1. A decorrere dalla data di entrata in vigore del presente decreto e fino al 31 dicembre 2021, i soggetti beneficiari dei crediti d’imposta elencati al successivo comma 2 possono, in luogo dell’utilizzo diretto, optare per la cessione, anche parziale, degli stessi ad altri soggetti, ivi inclusi istituti di credito e altri intermediari finanziari.

2. Le disposizioni contenute nel presente articolo si applicano alle seguenti misure introdotte per fronteggiare l’emergenza epidemiologica da COVID-19:

a) credito d’imposta per botteghe e negozi di cui all’articolo 65 del decreto-legge 17 marzo 2020, n. 18, convertito, con modificazioni, dalla legge 24 aprile 2020, n. 27;

b) credito d’imposta per i canoni di locazione degli immobili a uso non abitativo e affitto d’azienda di cui all’articolo 28;

c) credito d’imposta per l’adeguamento degli ambienti di lavoro di cui all’articolo 120;

d) credito d’imposta per sanificazione degli ambienti di lavoro e l’acquisto di dispositivi di protezione di cui all’articolo 125.

3. I cessionari utilizzano il credito ceduto anche in compensazione ai sensi dell’articolo 17 del decreto legislativo 9 luglio 1997, n. 241. Il credito d’imposta è usufruito dal cessionario con le stesse modalità con le quali sarebbe stato utilizzato dal soggetto cedente. La quota di credito non utilizzata nell’anno non può essere utilizzata negli anni successivi, e non può essere richiesta a rimborso.
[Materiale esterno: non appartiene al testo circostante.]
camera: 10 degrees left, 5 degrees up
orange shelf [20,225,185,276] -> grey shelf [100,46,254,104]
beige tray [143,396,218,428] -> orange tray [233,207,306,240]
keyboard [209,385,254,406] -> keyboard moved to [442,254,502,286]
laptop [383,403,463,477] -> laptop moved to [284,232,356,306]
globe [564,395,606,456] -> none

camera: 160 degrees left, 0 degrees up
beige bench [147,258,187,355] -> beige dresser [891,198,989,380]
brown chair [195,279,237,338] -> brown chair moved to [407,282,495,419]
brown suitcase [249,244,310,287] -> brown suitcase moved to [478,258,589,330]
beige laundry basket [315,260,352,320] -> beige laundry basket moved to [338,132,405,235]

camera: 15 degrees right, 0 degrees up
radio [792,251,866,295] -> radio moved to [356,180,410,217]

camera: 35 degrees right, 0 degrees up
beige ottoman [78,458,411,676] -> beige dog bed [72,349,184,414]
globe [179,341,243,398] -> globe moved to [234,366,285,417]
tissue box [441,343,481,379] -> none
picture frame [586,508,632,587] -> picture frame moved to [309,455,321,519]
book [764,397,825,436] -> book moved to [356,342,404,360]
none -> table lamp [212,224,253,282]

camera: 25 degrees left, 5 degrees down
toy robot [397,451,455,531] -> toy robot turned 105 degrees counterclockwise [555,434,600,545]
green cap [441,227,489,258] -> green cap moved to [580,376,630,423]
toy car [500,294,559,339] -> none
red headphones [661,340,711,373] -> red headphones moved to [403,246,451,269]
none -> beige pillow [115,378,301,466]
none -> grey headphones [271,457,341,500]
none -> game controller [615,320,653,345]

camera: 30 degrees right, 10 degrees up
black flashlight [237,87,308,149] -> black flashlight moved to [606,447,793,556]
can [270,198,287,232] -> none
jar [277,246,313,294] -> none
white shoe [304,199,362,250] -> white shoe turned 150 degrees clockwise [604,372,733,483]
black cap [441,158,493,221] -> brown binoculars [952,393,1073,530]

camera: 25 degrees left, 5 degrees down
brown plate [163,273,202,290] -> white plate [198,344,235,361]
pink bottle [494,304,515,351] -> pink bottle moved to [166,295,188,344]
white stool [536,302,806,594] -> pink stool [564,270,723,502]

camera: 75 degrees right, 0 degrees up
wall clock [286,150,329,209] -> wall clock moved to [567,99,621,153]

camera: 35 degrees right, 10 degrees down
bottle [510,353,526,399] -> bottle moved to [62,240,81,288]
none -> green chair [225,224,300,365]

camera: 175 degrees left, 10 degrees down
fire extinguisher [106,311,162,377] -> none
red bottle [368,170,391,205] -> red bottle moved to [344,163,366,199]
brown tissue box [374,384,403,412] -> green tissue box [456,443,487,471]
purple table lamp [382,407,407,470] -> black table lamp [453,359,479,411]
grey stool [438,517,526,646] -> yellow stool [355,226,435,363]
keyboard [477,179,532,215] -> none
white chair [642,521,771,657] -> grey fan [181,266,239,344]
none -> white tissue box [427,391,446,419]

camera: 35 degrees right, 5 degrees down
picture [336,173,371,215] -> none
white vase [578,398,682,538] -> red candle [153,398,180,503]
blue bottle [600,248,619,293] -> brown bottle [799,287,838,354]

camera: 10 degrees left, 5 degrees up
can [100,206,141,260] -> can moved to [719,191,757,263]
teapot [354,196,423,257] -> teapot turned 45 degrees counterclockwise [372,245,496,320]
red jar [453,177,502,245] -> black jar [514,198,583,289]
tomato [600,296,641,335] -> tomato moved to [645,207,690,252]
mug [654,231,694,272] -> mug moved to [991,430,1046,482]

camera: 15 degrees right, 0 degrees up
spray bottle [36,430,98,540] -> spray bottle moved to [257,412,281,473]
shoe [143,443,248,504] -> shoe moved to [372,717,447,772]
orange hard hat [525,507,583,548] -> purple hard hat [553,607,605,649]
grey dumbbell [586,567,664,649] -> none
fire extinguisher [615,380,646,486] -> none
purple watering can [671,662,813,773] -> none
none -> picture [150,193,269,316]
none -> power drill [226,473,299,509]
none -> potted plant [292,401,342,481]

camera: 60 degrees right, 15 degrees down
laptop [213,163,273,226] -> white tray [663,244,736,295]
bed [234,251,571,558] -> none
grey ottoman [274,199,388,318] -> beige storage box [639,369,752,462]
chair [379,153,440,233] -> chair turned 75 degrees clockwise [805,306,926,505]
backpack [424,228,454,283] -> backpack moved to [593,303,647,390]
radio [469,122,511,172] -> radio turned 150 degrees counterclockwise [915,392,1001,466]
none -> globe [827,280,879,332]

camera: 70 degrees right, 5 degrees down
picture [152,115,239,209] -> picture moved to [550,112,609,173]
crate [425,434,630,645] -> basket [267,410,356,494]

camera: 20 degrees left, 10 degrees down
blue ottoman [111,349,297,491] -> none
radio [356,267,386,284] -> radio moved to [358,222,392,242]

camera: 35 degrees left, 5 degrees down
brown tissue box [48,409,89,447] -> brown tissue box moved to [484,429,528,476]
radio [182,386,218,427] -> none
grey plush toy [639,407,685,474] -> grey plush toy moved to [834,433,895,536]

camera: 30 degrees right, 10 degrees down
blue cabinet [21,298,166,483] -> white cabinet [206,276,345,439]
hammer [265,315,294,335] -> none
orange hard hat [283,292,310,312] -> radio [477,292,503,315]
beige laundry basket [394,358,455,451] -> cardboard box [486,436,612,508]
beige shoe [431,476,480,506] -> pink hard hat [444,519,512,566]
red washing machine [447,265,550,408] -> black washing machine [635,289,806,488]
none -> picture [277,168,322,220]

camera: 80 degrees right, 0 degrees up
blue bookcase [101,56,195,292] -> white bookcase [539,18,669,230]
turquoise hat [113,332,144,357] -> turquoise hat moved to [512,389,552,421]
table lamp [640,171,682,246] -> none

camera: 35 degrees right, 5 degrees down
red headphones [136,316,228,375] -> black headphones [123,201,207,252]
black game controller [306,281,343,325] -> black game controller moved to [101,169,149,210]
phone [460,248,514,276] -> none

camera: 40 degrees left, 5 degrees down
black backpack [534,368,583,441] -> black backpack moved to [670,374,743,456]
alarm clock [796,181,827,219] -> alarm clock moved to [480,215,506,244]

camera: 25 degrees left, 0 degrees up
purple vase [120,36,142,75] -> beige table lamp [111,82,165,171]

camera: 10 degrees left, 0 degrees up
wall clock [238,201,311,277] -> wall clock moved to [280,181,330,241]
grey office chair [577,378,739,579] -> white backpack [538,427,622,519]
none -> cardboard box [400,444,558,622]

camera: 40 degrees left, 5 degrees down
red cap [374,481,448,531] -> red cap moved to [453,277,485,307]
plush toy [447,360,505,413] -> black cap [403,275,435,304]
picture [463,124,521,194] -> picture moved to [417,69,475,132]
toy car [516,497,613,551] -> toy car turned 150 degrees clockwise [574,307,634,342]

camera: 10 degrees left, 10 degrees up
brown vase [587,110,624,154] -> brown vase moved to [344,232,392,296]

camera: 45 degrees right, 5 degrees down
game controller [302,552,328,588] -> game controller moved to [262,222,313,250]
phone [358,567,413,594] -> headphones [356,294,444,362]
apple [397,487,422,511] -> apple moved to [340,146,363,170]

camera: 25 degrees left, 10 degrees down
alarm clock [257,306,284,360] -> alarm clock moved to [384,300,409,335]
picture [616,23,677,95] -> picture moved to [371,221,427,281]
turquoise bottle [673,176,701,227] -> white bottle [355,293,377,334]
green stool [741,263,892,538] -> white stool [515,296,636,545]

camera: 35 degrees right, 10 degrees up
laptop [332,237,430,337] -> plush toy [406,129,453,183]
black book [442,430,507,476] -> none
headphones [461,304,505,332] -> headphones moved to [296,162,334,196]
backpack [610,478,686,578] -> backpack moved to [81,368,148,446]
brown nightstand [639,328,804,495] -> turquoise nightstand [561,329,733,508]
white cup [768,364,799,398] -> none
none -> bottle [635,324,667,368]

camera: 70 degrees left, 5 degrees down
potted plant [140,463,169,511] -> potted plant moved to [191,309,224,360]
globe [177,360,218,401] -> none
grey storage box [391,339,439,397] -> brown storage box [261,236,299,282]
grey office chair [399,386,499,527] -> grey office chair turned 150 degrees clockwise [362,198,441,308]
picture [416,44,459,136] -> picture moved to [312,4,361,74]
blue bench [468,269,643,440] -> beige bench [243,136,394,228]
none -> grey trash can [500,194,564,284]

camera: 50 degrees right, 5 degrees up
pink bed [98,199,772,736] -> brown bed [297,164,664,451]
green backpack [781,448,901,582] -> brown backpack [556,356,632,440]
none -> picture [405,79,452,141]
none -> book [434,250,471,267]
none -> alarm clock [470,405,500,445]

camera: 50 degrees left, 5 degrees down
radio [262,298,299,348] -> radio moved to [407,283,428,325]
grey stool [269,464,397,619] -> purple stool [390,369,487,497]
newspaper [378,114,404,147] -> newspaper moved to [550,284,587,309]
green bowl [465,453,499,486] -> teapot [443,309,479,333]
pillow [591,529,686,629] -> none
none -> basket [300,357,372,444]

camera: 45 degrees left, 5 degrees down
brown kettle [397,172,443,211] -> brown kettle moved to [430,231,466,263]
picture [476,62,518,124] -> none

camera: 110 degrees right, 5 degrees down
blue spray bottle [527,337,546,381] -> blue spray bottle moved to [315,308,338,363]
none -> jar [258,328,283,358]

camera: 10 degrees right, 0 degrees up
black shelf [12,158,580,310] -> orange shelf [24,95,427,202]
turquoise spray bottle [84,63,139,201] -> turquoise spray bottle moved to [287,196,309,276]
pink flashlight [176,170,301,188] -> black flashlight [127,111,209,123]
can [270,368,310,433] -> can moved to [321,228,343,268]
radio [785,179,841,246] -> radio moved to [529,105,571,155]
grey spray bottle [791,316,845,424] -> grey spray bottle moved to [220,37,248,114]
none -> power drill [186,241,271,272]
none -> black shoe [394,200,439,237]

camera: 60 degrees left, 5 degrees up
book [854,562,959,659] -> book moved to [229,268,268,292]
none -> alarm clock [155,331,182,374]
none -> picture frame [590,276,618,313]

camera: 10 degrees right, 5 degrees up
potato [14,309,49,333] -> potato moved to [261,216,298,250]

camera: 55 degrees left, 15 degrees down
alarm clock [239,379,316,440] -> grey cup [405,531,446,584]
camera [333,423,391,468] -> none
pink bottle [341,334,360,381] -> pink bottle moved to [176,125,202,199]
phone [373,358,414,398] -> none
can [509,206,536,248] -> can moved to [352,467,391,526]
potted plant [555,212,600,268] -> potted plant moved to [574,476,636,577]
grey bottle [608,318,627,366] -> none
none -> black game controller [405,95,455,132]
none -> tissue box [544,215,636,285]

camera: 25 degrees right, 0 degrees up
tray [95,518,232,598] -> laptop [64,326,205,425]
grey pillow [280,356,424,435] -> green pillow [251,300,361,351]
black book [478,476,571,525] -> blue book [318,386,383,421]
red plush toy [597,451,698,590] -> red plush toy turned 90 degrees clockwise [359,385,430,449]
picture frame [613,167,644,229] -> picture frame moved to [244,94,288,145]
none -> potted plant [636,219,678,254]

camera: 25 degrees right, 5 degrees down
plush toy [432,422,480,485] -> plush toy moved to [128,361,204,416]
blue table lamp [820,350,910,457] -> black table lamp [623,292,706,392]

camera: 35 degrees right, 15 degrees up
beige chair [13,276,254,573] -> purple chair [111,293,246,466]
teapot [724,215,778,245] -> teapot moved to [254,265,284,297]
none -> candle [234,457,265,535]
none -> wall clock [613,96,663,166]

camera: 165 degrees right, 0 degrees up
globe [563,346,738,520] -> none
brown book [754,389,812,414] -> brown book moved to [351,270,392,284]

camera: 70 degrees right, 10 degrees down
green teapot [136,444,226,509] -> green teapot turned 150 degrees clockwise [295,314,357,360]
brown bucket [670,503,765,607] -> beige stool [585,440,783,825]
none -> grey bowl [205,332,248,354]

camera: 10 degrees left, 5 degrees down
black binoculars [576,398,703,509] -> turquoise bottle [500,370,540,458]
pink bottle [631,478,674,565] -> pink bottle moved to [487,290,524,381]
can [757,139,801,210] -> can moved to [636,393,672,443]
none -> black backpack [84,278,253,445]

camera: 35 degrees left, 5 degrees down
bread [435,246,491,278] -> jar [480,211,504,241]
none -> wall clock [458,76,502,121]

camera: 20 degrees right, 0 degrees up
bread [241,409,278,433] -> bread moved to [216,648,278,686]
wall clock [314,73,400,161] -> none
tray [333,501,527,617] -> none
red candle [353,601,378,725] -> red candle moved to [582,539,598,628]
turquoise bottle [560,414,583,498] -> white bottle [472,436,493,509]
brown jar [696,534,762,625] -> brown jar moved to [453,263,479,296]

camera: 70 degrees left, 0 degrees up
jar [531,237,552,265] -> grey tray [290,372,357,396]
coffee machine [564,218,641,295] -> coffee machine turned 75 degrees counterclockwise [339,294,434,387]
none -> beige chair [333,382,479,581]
Non si applicano i limiti di cui all’articolo 34 della legge 23 dicembre 2000, n. 388, e all’articolo 1, comma 53, della legge 24 dicembre 2007, n. 244.

4. La cessione del credito non pregiudica i poteri delle competenti Amministrazioni relativi al controllo della spettanza del credito d’imposta e all’accertamento e all’irrogazione delle sanzioni nei confronti dei soggetti beneficiari di cui al comma 1. I soggetti cessionari rispondono solo per l’eventuale utilizzo del credito d’imposta in modo irregolare o in misura maggiore rispetto al credito ricevuto.

5. Con provvedimento del direttore dell’Agenzia delle entrate sono definite le modalità attuative delle disposizioni di cui al presente articolo, comprese quelle relative all’esercizio dell’opzione, da effettuarsi in via telematica.